Assemblyman David Chiu, D-San Francisco, said something must be done to to help tenants facing extreme rent increases, evictions and deportation threats. He has proposed legislation that seeks to prevent landlords from threatening to report tenants to immigration authorities or disclosing their immigration status themselves.
“Since Election Day last year, it has not been an easy time to be an immigrant in our country. For immigrant tenants, in particular, it has been a frightening time,” Chiu said. “We don’t think anyone should live in fear.”

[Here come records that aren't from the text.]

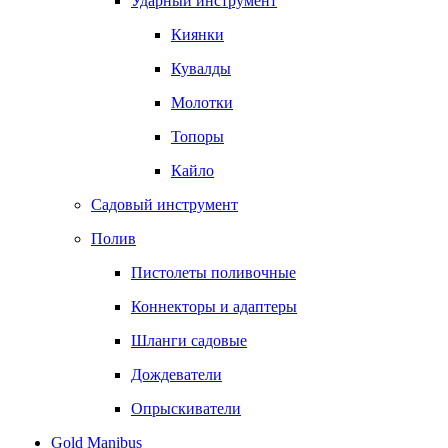
Ударный инструмент
Киянки
Кувалды
Молотки
Топоры
Кайло
Садовый инструмент
Полив
Пистолеты поливочные
Коннекторы и адаптеры
Шланги садовые
Дождеватели
Опрыскиватели
Gold Manibus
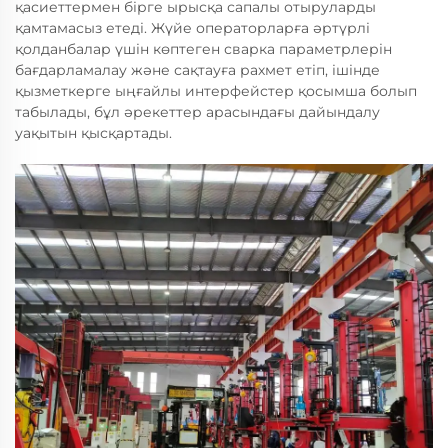
қасиеттермен бірге ырысқа сапалы отыруларды
қамтамасыз етеді. Жүйе операторларға әртүрлі
қолданбалар үшін көптеген сварка параметрлерін
бағдарламалау және сақтауға рахмет етіп, ішінде
қызметкерге ыңғайлы интерфейстер қосымша болып
табылады, бұл әрекеттер арасындағы дайындалу
уақытын қысқартады.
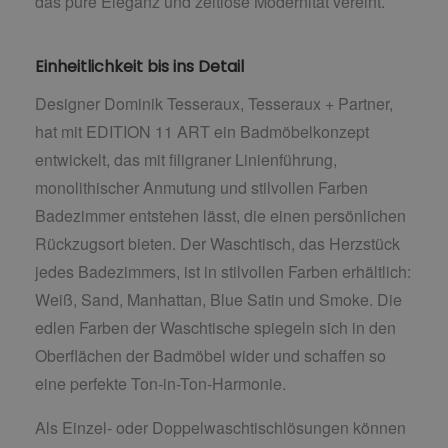
das pure Eleganz und zeitlose Modernität vereint.
Einheitlichkeit bis ins Detail
Designer Dominik Tesseraux, Tesseraux + Partner,
hat mit EDITION 11 ART ein Badmöbelkonzept
entwickelt, das mit filigraner Linienführung,
monolithischer Anmutung und stilvollen Farben
Badezimmer entstehen lässt, die einen persönlichen
Rückzugsort bieten. Der Waschtisch, das Herzstück
jedes Badezimmers, ist in stilvollen Farben erhältlich:
Weiß, Sand, Manhattan, Blue Satin und Smoke. Die
edlen Farben der Waschtische spiegeln sich in den
Oberflächen der Badmöbel wider und schaffen so
eine perfekte Ton-in-Ton-Harmonie.
Als Einzel- oder Doppelwaschtischlösungen können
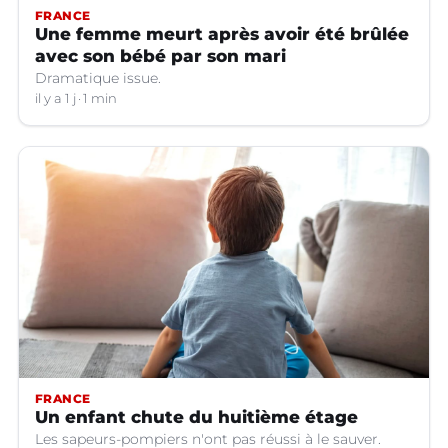
FRANCE
Une femme meurt après avoir été brûlée
avec son bébé par son mari
Dramatique issue.
il y a 1 j
1 min
FRANCE
Un enfant chute du huitième étage
Les sapeurs-pompiers n'ont pas réussi à le sauver.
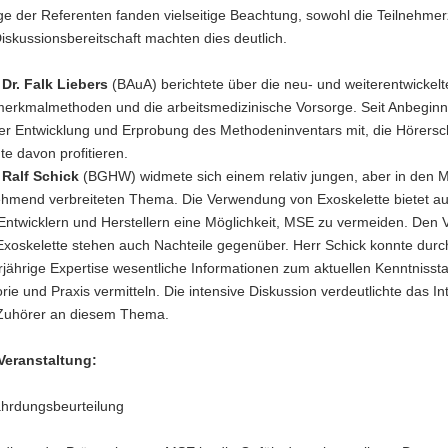
ge der Referenten fanden vielseitige Beachtung, sowohl die Teilnehmer
iskussionsbereitschaft machten dies deutlich.
r
Dr. Falk Liebers
(BAuA) berichtete über die neu- und weiterentwickelt
merkmalmethoden und die arbeitsmedizinische Vorsorge. Seit Anbeginn 
er Entwicklung und Erprobung des Methodeninventars mit, die Hörersc
te davon profitieren.
r
Ralf Schick
(BGHW) widmete sich einem relativ jungen, aber in den 
hmend verbreiteten Thema. Die Verwendung von Exoskelette bietet au
Entwicklern und Herstellern eine Möglichkeit, MSE zu vermeiden. Den V
Exoskelette stehen auch Nachteile gegenüber. Herr Schick konnte durc
jährige Expertise wesentliche Informationen zum aktuellen Kenntnisst
rie und Praxis vermitteln. Die intensive Diskussion verdeutlichte das In
Zuhörer an diesem Thema.
 Veranstaltung:
hrdungsbeurteilung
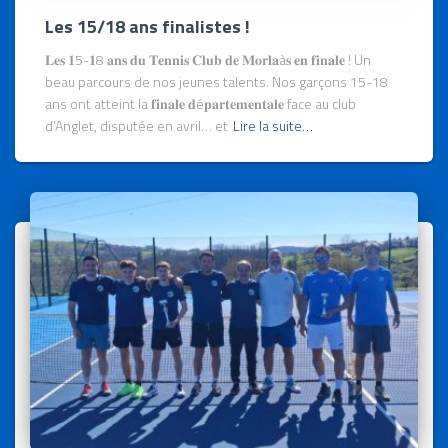
Les 15/18 ans finalistes !
𝐋𝐞𝐬 𝟏5-𝟏8 𝐚𝐧𝐬 𝐝𝐮 𝐓𝐞𝐧𝐧𝐢𝐬 𝐂𝐥𝐮𝐛 𝐝𝐞 𝐌𝐨𝐫𝐥𝐚à𝐬 𝐞𝐧 𝐟𝐢𝐧𝐚𝐥𝐞 ! Un
beau parcours de nos jeunes talents. Nos garçons 15-18
ans ont atteint la 𝐟𝐢𝐧𝐚𝐥𝐞 𝐝é𝐩𝐚𝐫𝐭𝐞𝐦𝐞𝐧𝐭𝐚𝐥𝐞 face au club
d’Anglet, disputée en avril… et
Lire la suite…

State and federal fair housing laws prohibit discrimination based on race or national origin, disability status, sexual orientation and gender. Assembly Bill 291 from Chiu would strengthen those laws by:
▪ Prohibiting landlords from threatening to report tenants to immigration authorities, either in retaliation for asserting their rights or to evict them.

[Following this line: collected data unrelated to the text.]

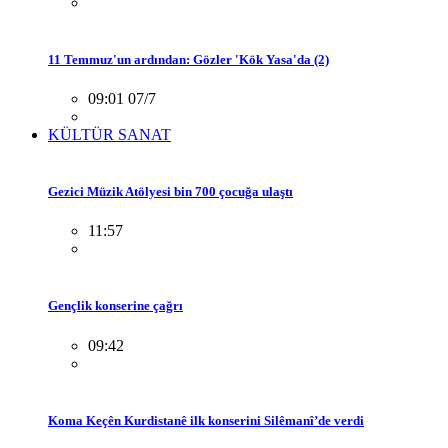
11 Temmuz'un ardından: Gözler 'Kök Yasa'da (2)
09:01 07/7
KÜLTÜR SANAT
Gezici Müzik Atölyesi bin 700 çocuğa ulaştı
11:57
Gençlik konserine çağrı
09:42
Koma Keçên Kurdistanê ilk konserini Silêmanî’de verdi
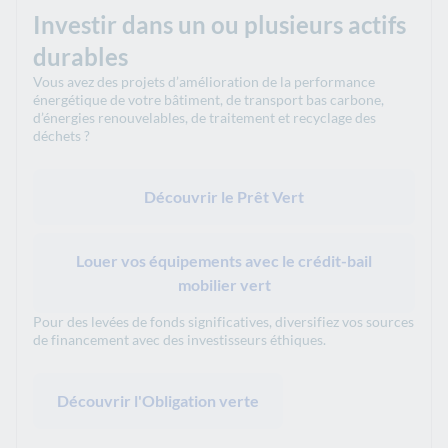
Investir dans un ou plusieurs actifs
durables
Vous avez des projets d’amélioration de la performance
énergétique de votre bâtiment, de transport bas carbone,
d’énergies renouvelables, de traitement et recyclage des
déchets ?
Découvrir le Prêt Vert
Louer vos équipements avec le crédit-bail
mobilier vert
Pour des levées de fonds significatives, diversifiez vos sources
de financement avec des investisseurs éthiques.
Découvrir l'Obligation verte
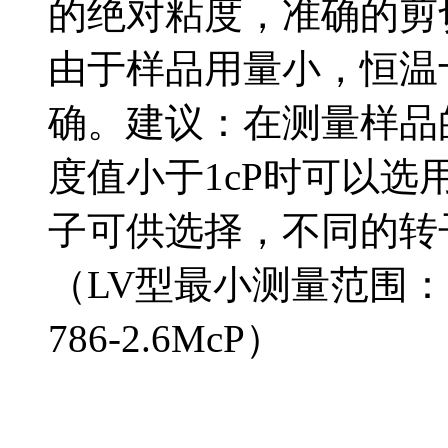
的绝对粘度，准确的剪
由于样品用量小，恒温
确。建议：在测量样品
度值小于1cP时可以选
子可供选择，不同的转
（LV型最小测量范围：0.
786-2.6McP）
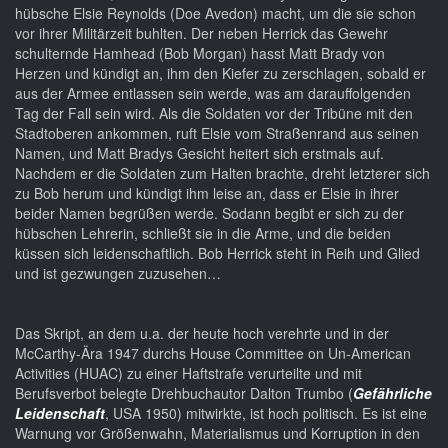
hübsche Elsie Reynolds (Doe Avedon) macht, um die sie schon
vor ihrer Militärzeit buhlten. Der neben Herrick das Gewehr
schulternde Hamhead (Bob Morgan) hasst Matt Brady von
Herzen und kündigt an, ihm den Kiefer zu zerschlagen, sobald er
aus der Armee entlassen sein werde, was am darauffolgenden
Tag der Fall sein wird. Als die Soldaten vor der Tribüne mit den
Stadtoberen ankommen, ruft Elsie vom Straßenrand aus seinen
Namen, und Matt Bradys Gesicht heitert sich erstmals auf.
Nachdem er die Soldaten zum Halten brachte, dreht letzterer sich
zu Bob herum und kündigt ihm leise an, dass er Elsie in ihrer
beider Namen begrüßen werde. Sodann begibt er sich zu der
hübschen Lehrerin, schließt sie in die Arme, und die beiden
küssen sich leidenschaftlich. Bob Herrick steht in Reih und Glied
und ist gezwungen zuzusehen…
Das Skript, an dem u.a. der heute hoch verehrte und in der
McCarthy-Ära 1947 durchs House Committee on Un-American
Activities (HUAC) zu einer Haftstrafe verurteilte und mit
Berufsverbot belegte Drehbuchautor Dalton Trumbo (
Gefährliche
Leidenschaft
, USA 1950) mitwirkte, ist hoch politisch. Es ist eine
Warnung vor Größenwahn, Materialismus und Korruption in den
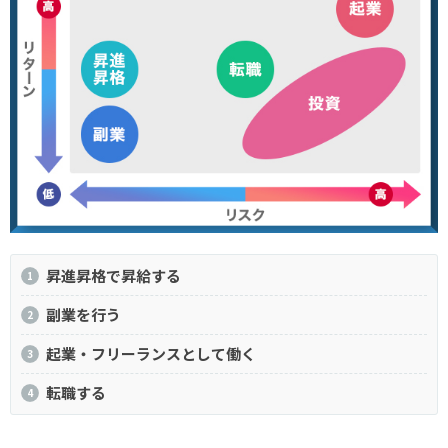
昇進昇格で昇給する
副業を行う
起業・フリーランスとして働く
転職する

▪ Bar landlords from disclosing a tenant’s immigration status.
▪ Allow tenants to sue landlords who disclose their immigration status to law enforcement.
▪ Prohibit questions about a tenant’s immigration status during a trial.
▪ Prohibit attorneys from reporting or threatening to report the immigration status of people involved in housing cases.
Moorlach criticized the bill for “seeking to legislate something based on a few bad apples.”
Though he and other Republicans in the Legislature voted against Chiu’s bill, it has no recorded opposition. The California Apartment Association, a statewide lobbying organization representing landlords, has endorsed it.
“The vast majority of landlords are in the business of providing housing. They’re not in the business of trying to identify, capture and report people to immigration officials – that’s just not their job,” said Debra Carlton, senior vice president for public affairs for the association. “Tenants shouldn’t have to worry after they’ve already been a tenant that their landlord is going to report them to ICE.”
Ilene Jacobs, statewide director of litigation for California Rural Legal Assistance Inc., called the bill is an important measure to help tenants facing unlawful eviction or deportation threats.
“People have rights to not be discriminated against because of who they are, or what language they speak, what they look like or what their gender expression is,” Jacobs said. “That doesn’t mean they are not discriminated against and it doesn’t mean they don’t need help enforcing those laws.”
The California Rural Legal Assistance Foundation is a co-sponsor of the bill along with the Western Center on Law and Poverty.
She said it’s critical to beef up the ranks of nonprofit lawyers in the state who can help tenants who need legal assistance.
The state’s recently adopted budget includes $45 million to assist undocumented immigrants, including those seeking help to become citizens, deportation defense and other legal and immigration-related services.
Dean Preston, executive Director of Tenants Together, a statewide housing advocacy organization, also endorsed Chiu’s bill. He has seen cases skyrocket this year amid soaring rents in the Bay Area.
“This is not an anecdote here and an anecdote there,” he said. “This is an ongoing problem that has gotten even worse since the election.”